Gather every row below that contains the string "Holografie", and copy each one out in full. Case counts, so uppercase and lowercase letters must match.

== Segment start ==

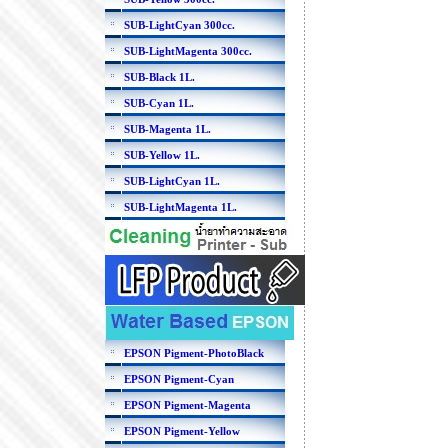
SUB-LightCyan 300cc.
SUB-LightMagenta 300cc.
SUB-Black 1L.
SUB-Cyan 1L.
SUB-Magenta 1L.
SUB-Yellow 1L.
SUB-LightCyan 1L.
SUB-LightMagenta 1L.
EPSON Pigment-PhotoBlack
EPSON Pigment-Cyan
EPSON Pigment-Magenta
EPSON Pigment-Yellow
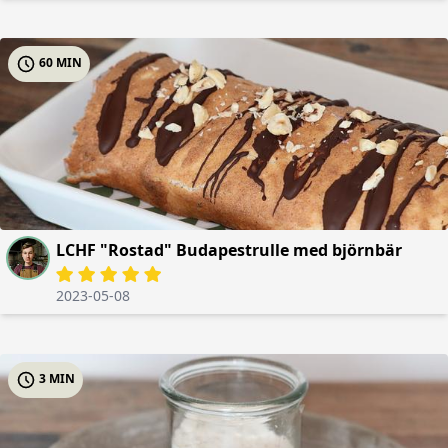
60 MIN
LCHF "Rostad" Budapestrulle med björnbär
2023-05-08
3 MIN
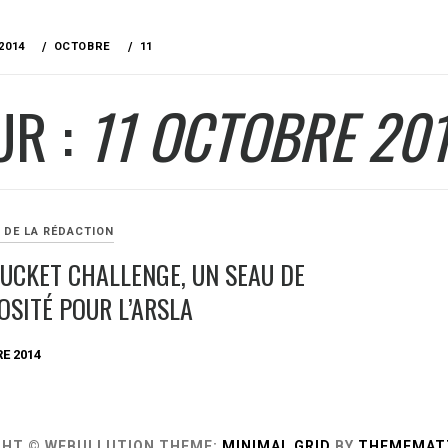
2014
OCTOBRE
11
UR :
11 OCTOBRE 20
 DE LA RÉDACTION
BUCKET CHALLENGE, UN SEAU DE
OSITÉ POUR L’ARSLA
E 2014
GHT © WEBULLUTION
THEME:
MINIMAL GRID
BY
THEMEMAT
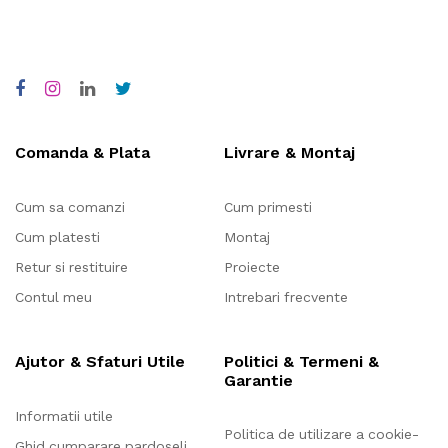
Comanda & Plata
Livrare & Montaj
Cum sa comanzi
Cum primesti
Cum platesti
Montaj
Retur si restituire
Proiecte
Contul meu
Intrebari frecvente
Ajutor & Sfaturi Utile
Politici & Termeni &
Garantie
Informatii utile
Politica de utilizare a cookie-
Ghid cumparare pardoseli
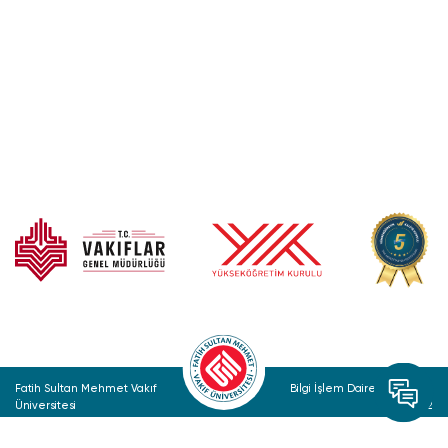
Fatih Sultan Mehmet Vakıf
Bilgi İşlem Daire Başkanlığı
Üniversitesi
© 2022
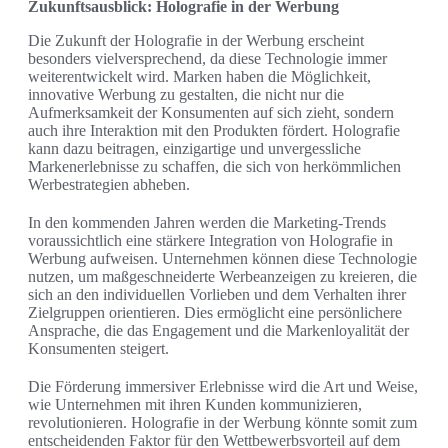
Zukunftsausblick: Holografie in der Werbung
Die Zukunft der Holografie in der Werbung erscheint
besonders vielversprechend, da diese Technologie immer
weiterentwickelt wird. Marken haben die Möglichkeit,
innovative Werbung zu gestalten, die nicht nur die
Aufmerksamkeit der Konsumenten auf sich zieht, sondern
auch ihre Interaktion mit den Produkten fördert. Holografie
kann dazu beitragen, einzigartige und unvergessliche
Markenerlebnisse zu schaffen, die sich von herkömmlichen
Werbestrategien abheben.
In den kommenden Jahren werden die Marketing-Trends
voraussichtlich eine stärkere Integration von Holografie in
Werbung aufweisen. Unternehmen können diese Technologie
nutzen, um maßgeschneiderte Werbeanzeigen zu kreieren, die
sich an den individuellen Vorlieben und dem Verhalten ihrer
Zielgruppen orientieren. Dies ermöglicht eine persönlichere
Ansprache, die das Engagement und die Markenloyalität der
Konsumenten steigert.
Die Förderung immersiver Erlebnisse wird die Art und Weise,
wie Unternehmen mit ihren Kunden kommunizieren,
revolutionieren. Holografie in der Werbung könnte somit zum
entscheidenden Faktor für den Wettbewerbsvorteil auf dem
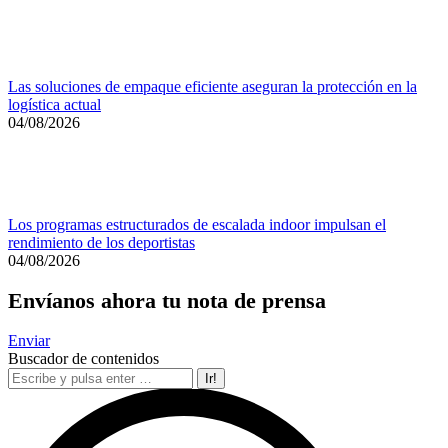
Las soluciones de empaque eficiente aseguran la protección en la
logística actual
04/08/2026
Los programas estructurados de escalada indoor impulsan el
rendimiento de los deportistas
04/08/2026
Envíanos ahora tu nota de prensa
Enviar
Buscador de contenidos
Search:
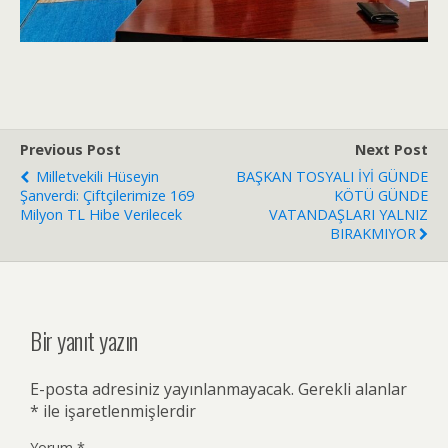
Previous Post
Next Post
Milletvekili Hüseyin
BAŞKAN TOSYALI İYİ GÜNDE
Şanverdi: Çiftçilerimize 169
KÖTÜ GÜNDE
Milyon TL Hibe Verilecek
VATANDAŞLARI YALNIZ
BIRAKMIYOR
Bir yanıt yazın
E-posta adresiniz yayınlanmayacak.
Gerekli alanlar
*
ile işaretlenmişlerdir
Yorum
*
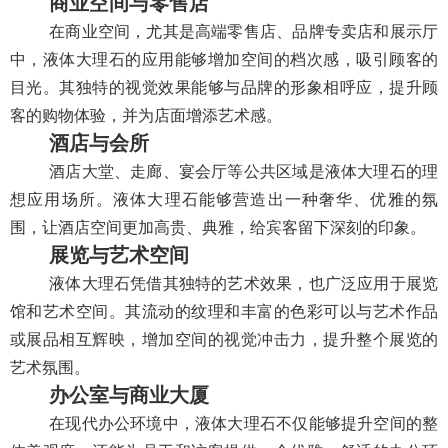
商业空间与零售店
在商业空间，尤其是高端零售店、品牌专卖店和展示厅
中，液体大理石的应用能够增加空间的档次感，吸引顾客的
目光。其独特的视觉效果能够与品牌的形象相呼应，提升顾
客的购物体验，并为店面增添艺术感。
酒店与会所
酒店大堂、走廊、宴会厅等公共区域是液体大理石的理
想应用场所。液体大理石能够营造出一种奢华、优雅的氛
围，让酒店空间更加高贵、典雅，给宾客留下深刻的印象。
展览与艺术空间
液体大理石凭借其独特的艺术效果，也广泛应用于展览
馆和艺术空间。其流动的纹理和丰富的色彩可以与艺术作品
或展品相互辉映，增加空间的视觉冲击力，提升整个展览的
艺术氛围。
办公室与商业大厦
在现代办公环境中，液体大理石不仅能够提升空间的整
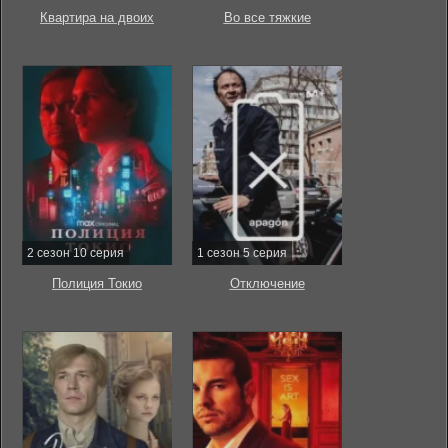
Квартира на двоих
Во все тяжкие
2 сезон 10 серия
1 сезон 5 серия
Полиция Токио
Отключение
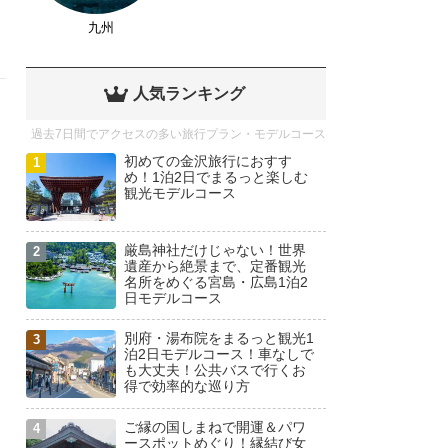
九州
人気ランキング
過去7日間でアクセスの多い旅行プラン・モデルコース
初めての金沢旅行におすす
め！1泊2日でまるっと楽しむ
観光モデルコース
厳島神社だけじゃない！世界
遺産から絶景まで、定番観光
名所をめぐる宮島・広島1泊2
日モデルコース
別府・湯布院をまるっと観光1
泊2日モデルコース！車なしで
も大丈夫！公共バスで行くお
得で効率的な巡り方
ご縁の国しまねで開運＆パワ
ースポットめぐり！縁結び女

== Segment end ==
== Segment start ==

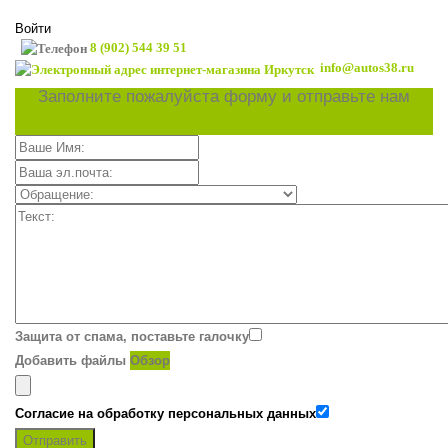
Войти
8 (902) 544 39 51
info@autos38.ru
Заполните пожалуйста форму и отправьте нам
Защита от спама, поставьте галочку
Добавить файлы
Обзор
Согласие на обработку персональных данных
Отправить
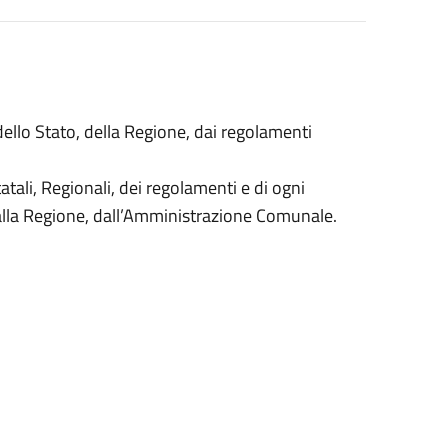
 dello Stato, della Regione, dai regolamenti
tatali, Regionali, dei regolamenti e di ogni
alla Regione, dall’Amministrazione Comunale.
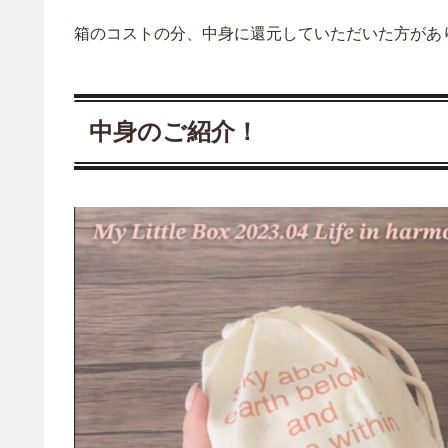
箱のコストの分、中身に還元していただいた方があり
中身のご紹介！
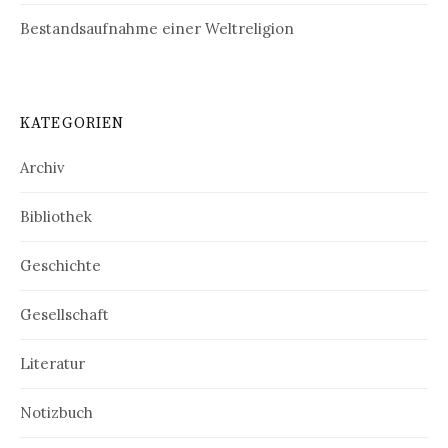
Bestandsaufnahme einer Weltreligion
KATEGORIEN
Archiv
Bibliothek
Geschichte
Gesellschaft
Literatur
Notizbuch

== Segment end ==

SOLUTION TO THE EXERCISE ->
Zukunftsausblick: Holografie in der Werbung
Die Zukunft der Holografie in der Werbung erscheint
auch ihre Interaktion mit den Produkten fördert. Holografie
voraussichtlich eine stärkere Integration von Holografie in
revolutionieren. Holografie in der Werbung könnte somit zum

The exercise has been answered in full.